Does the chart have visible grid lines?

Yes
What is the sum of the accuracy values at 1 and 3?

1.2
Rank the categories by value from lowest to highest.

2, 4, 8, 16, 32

--

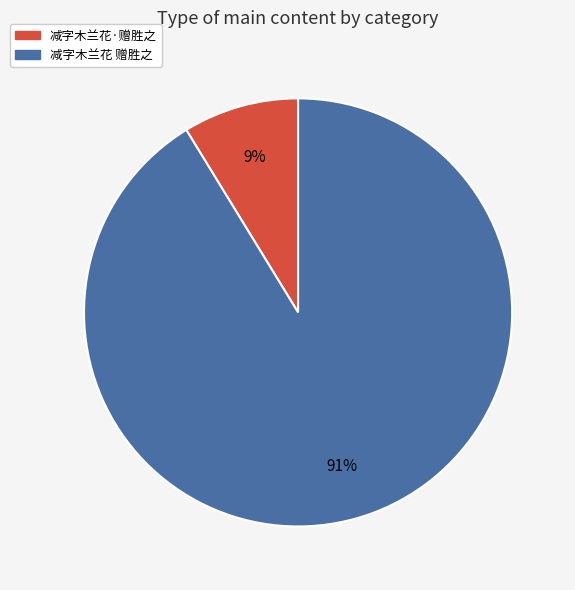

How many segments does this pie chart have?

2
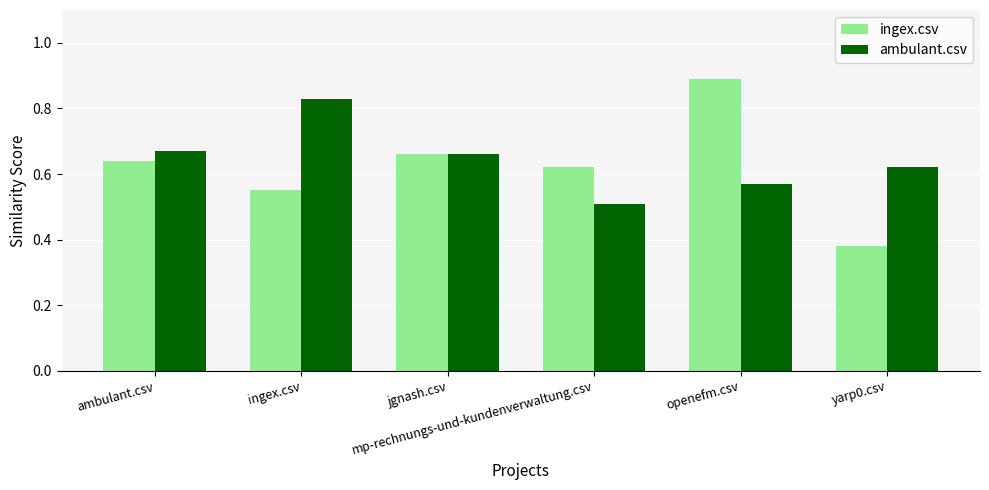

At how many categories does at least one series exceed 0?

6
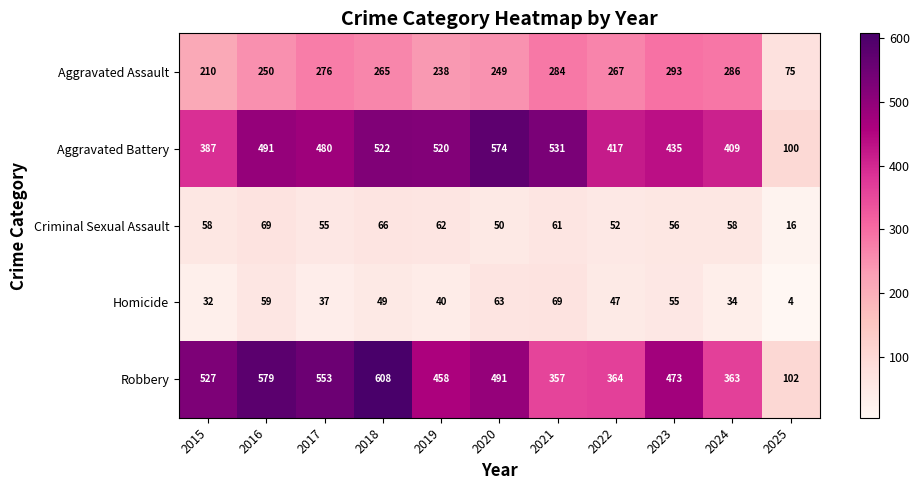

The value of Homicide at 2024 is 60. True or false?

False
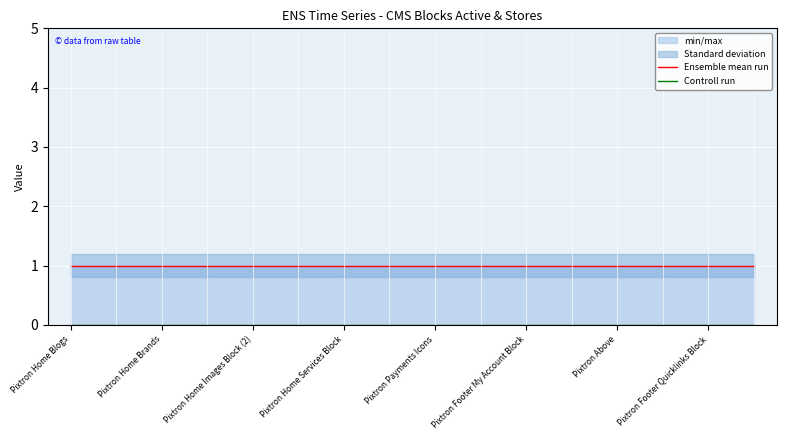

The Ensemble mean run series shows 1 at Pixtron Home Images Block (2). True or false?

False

- Required work -
Edit the items starting at the line containing "Does the chart have visible grid lines?" and ending at the line containing "Rank the categories", replacing "accuracy" with "precision" and keeping everything else the same. Return only those lines.

- Result below -
Does the chart have visible grid lines?

Yes
What is the sum of the precision values at 1 and 3?

1.2
Rank the categories by value from lowest to highest.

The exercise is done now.